Aussi, je ne veux pas me servir des États-Unis, pays d’accueil comme
base arrière pour ne pas finir en prison.
Si j’avais les moyens, j’aurais procédé à une vulgarisation massive de
mes idées. Dans l’état actuel des choses, je me contente de gesticuler
pensant à cette génération en route pour la potence.
Au pays, chacun penche sur ses conditions ; à l’étranger, je pense aux
institutions, la façon dont elles fonctionnent et la façon dont elles
auraient dû fonctionner. Quand on atteint ce niveau de raisonnement,
on est baigné d’une joie faciale et d’une lumière interne.

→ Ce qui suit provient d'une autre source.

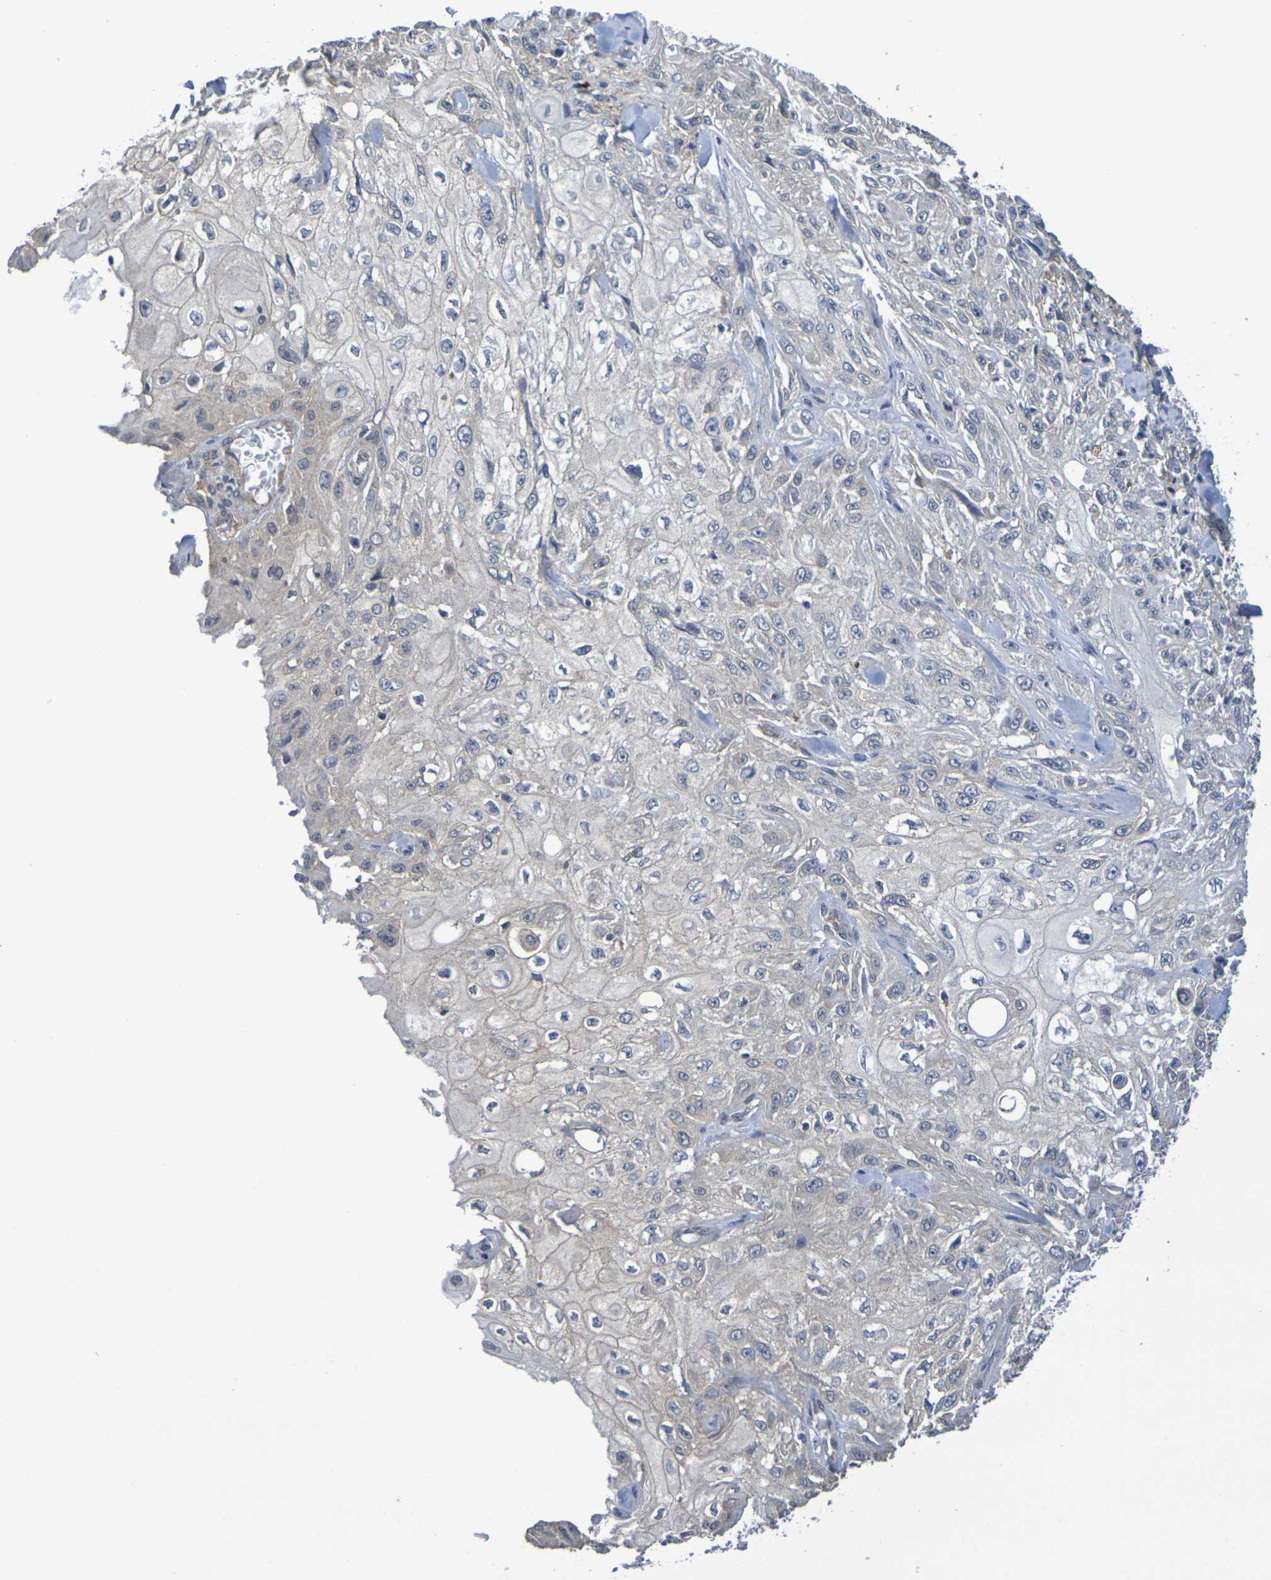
{"staining": {"intensity": "weak", "quantity": "25%-75%", "location": "cytoplasmic/membranous"}, "tissue": "skin cancer", "cell_type": "Tumor cells", "image_type": "cancer", "snomed": [{"axis": "morphology", "description": "Squamous cell carcinoma, NOS"}, {"axis": "morphology", "description": "Squamous cell carcinoma, metastatic, NOS"}, {"axis": "topography", "description": "Skin"}, {"axis": "topography", "description": "Lymph node"}], "caption": "Skin cancer (squamous cell carcinoma) stained with DAB (3,3'-diaminobenzidine) immunohistochemistry (IHC) shows low levels of weak cytoplasmic/membranous expression in approximately 25%-75% of tumor cells.", "gene": "CHRNB1", "patient": {"sex": "male", "age": 75}}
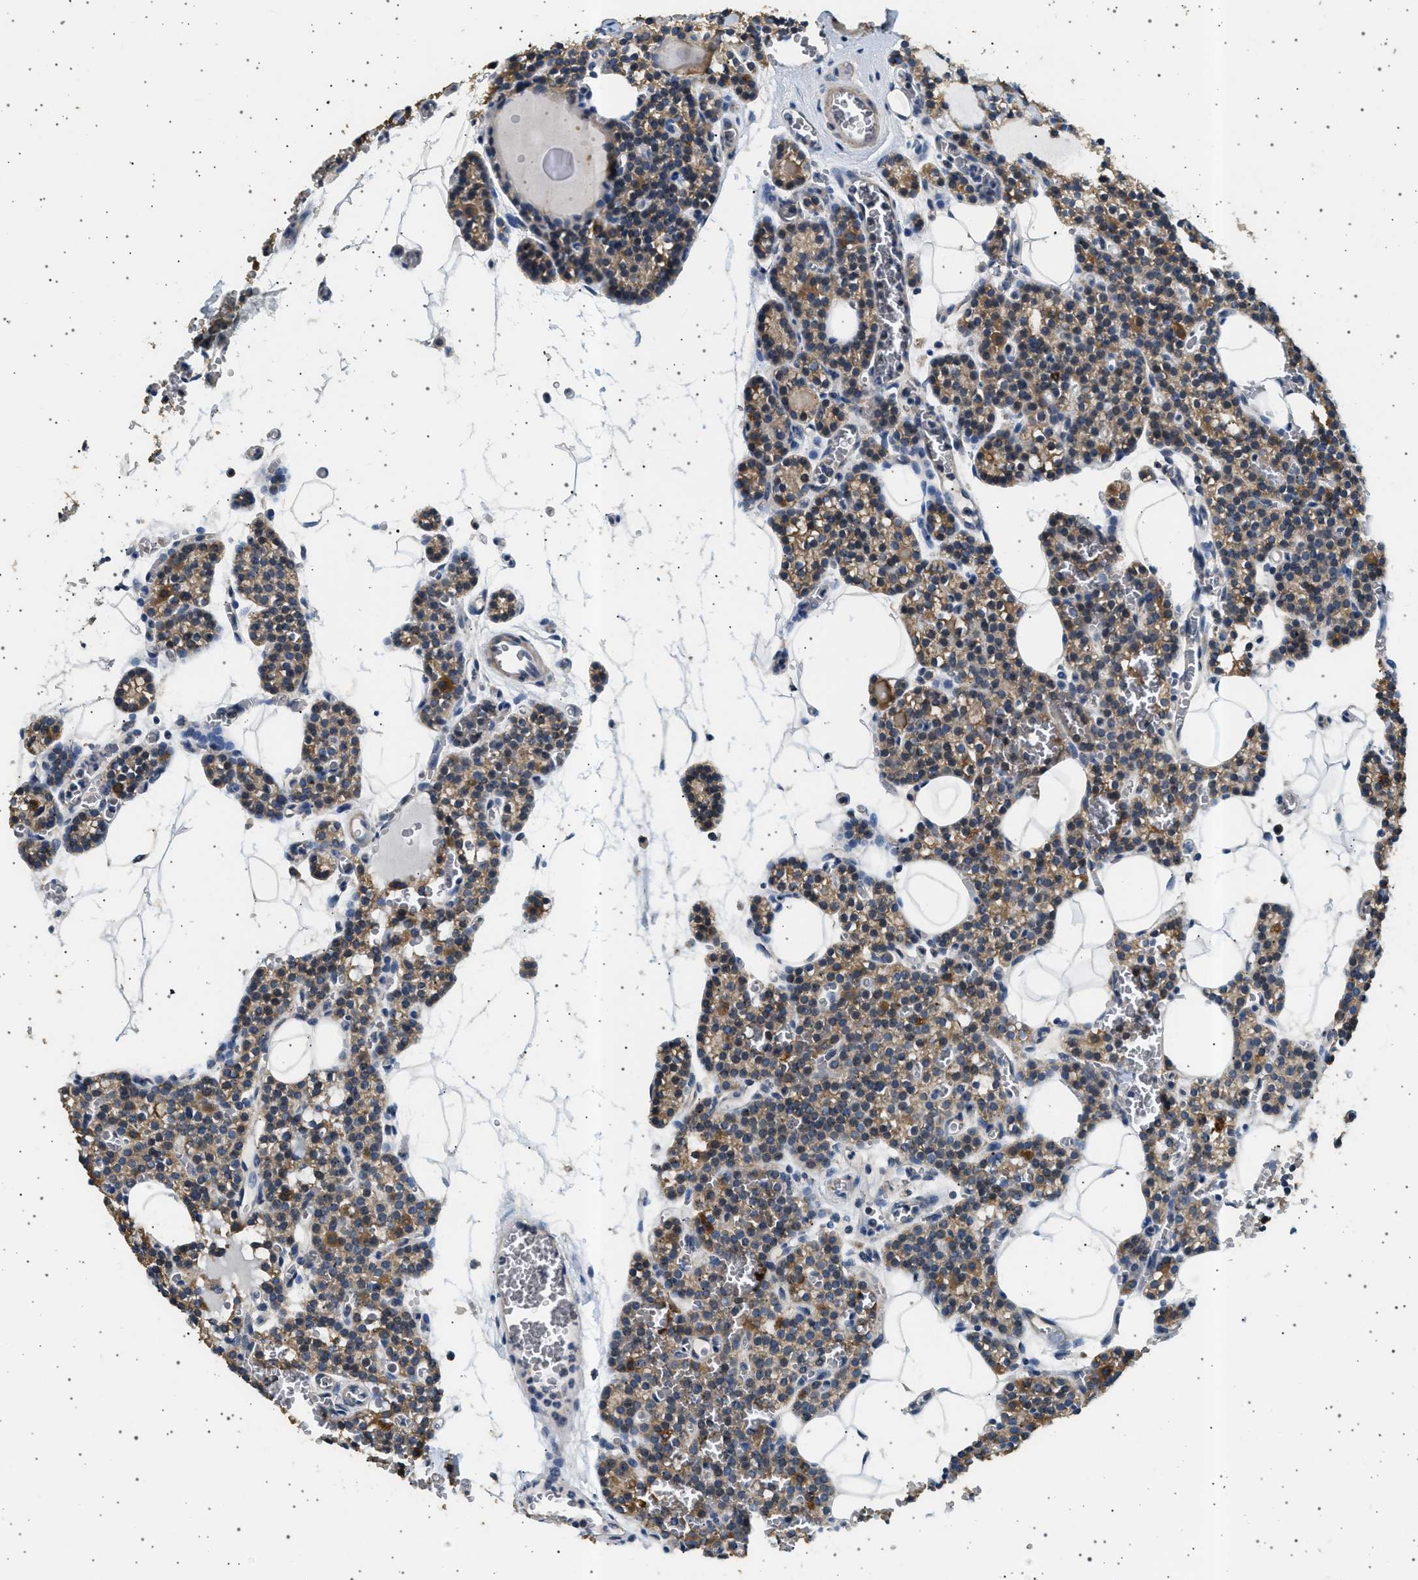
{"staining": {"intensity": "moderate", "quantity": ">75%", "location": "cytoplasmic/membranous"}, "tissue": "parathyroid gland", "cell_type": "Glandular cells", "image_type": "normal", "snomed": [{"axis": "morphology", "description": "Normal tissue, NOS"}, {"axis": "morphology", "description": "Adenoma, NOS"}, {"axis": "topography", "description": "Parathyroid gland"}], "caption": "Glandular cells display moderate cytoplasmic/membranous expression in about >75% of cells in unremarkable parathyroid gland.", "gene": "KCNA4", "patient": {"sex": "female", "age": 58}}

Les Haïtiens sont tout de même admirables dans leur misère. La seule
chose, leurs dirigeants les ont trahis. Malgré leurs richesses, les
autres peuples ne sont pas plus nobles ni plus spirituels que nous.
L’histoire révèle que tout changement est le travail d’un groupe
restreint, encadré d’un guide.
Un seul homme peut initier le changement, par ses discours et ses
engagements. Il s’agit d’inspirer un nouvel ordre politique en dictant
une série de propositions allant dans le sens du progrès.
Je me pose la question à savoir ce que sera l’Haïtien si quelqu’un
acceptera d’investir en lui, en ôtant les embûches qui entravent son
cheminement ?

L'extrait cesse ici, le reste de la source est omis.